During my absence, you will be in the entirely capable hands of Hazzan Dienstfrey for pastoral and ritual matters. In addition, rabbinic colleagues of mine will be on call. The congregation has become expert in meeting the needs of the congregation during these times that I am not on duty.
As always, folks want to know what I will be doing during these months. I have a stack of books to read. I have a few family events to attend. I expect to be doing research into Judaism and leadership. Ann and I will do some traveling, and with some good luck, I will spend siguificant time on my bicycle. Of course, I will not be fulfilling rabbinic duties - counseling, life cycle events, visits, etc. Please respect my absence by not asking me to make an exception.
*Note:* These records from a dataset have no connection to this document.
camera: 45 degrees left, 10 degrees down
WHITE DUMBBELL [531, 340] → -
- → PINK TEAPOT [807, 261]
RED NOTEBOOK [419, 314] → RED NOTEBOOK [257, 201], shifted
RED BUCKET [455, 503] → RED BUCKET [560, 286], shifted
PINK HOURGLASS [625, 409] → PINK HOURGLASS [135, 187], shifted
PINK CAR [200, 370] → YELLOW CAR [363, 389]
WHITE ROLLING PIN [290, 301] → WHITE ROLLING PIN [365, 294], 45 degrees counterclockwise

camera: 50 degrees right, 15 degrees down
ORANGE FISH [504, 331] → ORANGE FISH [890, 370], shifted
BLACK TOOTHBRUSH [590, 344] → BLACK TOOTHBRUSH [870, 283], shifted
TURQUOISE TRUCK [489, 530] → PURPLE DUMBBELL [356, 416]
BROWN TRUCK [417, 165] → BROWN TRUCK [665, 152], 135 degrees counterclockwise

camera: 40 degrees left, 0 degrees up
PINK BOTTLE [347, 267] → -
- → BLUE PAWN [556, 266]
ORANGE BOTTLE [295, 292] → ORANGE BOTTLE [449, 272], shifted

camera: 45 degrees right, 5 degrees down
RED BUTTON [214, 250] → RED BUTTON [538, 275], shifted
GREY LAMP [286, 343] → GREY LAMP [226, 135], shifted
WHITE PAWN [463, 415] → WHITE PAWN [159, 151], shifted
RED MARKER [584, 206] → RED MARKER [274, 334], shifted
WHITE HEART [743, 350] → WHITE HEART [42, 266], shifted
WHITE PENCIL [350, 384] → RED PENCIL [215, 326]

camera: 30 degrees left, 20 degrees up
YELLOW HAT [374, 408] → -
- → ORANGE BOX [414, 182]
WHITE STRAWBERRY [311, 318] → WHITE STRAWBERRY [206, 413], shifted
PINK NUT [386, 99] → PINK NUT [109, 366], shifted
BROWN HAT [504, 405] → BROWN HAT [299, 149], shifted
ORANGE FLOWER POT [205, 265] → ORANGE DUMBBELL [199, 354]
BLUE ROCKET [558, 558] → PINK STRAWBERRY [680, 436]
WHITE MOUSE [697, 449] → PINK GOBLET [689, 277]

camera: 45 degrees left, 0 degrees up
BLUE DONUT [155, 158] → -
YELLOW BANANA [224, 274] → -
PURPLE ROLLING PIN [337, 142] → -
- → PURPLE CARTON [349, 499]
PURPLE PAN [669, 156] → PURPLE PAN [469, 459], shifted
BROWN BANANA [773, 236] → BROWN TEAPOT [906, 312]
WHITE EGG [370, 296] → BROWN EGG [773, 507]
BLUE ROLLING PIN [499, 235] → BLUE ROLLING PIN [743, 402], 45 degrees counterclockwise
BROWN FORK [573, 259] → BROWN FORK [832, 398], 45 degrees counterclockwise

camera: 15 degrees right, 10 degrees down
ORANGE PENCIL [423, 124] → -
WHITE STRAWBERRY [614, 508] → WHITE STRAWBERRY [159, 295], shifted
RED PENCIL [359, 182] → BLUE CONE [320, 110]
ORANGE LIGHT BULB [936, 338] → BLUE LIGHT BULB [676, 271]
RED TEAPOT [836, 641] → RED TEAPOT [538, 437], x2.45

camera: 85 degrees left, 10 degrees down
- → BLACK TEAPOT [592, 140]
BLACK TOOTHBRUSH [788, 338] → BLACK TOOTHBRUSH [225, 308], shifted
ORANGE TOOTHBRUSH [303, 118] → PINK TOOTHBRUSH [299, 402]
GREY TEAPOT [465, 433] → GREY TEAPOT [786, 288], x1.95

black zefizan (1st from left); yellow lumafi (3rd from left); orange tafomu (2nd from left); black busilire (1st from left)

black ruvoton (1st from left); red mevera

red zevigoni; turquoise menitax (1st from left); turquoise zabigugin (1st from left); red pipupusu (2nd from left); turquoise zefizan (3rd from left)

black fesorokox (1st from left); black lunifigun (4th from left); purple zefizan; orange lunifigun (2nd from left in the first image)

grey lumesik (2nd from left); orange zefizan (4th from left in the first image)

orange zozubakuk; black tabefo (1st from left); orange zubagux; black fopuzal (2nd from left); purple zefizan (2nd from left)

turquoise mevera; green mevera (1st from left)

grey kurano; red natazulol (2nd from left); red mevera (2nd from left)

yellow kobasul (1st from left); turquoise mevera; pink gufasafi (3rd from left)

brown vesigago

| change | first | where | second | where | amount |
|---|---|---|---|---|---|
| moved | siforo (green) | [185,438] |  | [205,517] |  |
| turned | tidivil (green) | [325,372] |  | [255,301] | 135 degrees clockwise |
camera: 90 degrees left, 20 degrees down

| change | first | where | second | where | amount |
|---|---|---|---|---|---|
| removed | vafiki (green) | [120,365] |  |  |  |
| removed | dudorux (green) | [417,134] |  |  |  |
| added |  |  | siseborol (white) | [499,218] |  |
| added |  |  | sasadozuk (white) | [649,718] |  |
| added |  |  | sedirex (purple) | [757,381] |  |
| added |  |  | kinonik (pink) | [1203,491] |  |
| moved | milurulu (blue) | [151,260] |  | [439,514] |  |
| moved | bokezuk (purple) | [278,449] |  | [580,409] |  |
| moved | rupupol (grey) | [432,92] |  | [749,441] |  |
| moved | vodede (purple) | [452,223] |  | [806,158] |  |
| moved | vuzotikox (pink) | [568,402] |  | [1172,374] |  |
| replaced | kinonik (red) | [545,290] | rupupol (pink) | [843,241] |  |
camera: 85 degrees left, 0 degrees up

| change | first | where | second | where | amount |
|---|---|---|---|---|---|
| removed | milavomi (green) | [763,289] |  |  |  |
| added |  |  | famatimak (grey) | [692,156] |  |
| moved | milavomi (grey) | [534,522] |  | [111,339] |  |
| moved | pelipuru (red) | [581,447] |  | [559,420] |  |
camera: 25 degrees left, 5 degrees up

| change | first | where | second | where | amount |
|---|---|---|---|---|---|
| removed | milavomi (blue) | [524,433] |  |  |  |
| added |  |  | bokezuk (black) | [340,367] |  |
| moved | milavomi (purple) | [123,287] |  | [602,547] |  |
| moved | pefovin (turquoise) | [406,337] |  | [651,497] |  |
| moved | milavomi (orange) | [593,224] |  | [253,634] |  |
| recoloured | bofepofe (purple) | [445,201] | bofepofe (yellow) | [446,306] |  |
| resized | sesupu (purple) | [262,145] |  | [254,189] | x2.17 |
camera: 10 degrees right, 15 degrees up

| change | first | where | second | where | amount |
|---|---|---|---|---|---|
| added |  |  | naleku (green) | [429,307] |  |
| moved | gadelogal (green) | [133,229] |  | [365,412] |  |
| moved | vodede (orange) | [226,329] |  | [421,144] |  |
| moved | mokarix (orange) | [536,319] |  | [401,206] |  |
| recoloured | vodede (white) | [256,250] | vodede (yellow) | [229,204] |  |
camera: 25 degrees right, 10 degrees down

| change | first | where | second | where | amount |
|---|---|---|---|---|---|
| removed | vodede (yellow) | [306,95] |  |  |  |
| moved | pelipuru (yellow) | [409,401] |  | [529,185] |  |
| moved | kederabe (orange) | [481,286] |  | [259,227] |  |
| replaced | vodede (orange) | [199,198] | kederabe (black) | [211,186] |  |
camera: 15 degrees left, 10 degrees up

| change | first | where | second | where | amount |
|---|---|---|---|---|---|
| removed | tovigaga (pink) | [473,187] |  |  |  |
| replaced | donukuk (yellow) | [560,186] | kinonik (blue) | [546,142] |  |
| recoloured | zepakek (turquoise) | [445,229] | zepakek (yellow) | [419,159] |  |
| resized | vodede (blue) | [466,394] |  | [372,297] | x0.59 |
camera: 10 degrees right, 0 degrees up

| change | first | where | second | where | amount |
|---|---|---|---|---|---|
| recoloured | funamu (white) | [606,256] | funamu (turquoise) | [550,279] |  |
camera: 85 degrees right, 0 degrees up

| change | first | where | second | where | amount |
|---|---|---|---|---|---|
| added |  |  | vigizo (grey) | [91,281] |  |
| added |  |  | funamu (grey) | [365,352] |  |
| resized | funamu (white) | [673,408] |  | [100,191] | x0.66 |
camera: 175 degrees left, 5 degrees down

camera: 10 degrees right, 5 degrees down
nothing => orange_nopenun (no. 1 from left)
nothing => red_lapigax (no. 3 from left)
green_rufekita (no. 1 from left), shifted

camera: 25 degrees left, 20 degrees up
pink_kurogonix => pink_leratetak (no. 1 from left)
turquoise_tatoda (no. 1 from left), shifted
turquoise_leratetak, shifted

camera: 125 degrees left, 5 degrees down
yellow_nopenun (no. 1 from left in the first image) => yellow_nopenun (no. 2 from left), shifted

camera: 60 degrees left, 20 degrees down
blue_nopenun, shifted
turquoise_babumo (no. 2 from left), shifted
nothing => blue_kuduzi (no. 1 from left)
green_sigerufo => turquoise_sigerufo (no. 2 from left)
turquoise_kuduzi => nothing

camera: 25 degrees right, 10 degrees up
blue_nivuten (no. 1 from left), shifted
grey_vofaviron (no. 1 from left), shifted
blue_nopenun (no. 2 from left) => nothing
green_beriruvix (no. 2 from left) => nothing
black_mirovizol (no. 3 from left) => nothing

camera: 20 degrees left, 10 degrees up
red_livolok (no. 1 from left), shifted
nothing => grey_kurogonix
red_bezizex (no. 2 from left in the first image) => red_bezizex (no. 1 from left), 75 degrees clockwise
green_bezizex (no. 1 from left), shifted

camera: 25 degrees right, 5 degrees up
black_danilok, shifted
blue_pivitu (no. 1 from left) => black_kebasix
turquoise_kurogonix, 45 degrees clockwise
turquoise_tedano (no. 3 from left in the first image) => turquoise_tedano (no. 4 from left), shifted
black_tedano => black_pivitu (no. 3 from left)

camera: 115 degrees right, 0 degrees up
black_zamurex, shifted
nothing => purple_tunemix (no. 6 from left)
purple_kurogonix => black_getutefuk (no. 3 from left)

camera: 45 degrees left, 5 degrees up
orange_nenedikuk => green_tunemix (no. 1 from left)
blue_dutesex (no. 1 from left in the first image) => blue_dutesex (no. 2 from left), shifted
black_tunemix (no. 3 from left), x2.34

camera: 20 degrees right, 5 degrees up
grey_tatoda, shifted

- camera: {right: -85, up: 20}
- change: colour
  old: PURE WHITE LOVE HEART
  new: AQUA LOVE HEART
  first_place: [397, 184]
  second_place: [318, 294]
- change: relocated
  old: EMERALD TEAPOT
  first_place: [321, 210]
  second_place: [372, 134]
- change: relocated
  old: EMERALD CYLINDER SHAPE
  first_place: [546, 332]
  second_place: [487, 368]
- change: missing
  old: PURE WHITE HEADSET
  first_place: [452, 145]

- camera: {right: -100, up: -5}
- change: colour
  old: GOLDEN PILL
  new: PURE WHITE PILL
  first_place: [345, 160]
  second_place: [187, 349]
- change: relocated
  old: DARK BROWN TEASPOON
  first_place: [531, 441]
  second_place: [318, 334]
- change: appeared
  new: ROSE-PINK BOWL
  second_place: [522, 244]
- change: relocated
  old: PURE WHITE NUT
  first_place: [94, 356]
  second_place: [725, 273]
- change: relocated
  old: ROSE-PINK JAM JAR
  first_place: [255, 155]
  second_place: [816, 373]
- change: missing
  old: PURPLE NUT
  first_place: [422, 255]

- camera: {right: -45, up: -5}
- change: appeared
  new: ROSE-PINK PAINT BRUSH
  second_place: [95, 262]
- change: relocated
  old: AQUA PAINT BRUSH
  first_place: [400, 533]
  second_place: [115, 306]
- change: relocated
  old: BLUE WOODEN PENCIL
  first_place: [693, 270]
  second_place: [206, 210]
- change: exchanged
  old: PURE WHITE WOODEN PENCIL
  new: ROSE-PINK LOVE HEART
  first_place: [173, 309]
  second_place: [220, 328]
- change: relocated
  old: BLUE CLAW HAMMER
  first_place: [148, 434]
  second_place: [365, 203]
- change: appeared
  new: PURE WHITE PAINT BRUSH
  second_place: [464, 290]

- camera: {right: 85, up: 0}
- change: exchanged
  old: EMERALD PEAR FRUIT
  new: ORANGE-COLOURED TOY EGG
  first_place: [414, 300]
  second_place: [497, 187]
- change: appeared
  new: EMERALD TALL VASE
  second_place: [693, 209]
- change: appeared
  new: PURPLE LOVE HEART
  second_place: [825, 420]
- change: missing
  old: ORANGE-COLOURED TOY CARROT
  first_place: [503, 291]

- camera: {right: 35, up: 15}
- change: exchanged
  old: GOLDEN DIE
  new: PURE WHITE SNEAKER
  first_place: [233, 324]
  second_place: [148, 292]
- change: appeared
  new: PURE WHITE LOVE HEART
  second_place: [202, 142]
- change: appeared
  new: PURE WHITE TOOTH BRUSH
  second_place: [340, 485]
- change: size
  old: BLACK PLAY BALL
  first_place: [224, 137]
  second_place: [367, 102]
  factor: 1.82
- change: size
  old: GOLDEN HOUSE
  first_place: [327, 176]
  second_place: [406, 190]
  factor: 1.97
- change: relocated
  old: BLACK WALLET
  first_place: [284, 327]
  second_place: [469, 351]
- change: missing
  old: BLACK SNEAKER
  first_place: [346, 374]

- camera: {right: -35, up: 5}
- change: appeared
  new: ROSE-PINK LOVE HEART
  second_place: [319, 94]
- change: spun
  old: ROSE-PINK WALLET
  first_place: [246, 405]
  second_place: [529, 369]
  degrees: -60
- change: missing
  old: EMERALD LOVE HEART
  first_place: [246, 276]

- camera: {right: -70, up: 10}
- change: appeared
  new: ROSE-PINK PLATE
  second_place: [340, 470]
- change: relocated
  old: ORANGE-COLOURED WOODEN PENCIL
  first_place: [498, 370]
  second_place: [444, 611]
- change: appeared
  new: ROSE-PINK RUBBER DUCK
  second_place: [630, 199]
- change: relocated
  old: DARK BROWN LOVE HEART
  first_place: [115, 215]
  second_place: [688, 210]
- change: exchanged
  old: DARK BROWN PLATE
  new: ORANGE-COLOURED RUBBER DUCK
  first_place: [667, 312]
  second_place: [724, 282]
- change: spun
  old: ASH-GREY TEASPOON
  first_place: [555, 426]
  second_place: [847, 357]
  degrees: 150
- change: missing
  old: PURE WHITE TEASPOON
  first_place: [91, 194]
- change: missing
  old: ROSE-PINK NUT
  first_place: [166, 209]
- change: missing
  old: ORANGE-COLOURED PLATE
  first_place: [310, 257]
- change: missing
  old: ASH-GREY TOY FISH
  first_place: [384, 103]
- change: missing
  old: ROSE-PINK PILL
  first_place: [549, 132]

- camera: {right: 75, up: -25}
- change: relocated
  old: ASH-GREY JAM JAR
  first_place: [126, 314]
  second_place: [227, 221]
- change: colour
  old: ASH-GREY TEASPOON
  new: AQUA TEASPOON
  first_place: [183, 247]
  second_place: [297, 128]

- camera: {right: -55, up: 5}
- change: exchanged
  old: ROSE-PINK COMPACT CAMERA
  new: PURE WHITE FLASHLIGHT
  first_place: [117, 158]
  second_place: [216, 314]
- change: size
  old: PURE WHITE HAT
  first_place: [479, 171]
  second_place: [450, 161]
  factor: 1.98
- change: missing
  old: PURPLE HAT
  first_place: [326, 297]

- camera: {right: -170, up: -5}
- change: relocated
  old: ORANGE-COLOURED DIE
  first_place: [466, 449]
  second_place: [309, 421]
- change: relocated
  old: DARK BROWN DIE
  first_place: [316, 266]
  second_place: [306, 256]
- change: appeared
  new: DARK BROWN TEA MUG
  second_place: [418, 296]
The whole notion of a sabbatical is very Jewish. Of course, its origin is in the weekly Shabbat that is our first (and perhaps greatest) contribution to society. Later in the Torah is the institution of a seventh-year respite for the land from cultivation and a seventh-year remission of debts. By the time of the Talmud, retreats from the workaday life to time spent in spiritual and intellectual pursuits were well-known.
The Alban Institute, which studies churches and clergy in the United States, has examined sabbatical time thoroughly. It is their suggestion that the pattern we have adopted at Agudas Achim - three months off every four years - seems to be the healthiest for the congregations and their leaders. The continuing level of stress to which clergy are subject needs a release valve, and this timing seems about right. Alban also notes that replenishing the capacity of the clergy member makes for a more productive relationship between the leader and the congregation.
l am very fortunate that our congregation recognized the importance of these sabbaticals and has made them possible. I encourage you to find a way to emulate this "time Out" for yourself - if not in length, at least in kind. Stepping away completely from your job for a period of time will indeed benefit you and make you better at what you do and help you clarify again why you do it!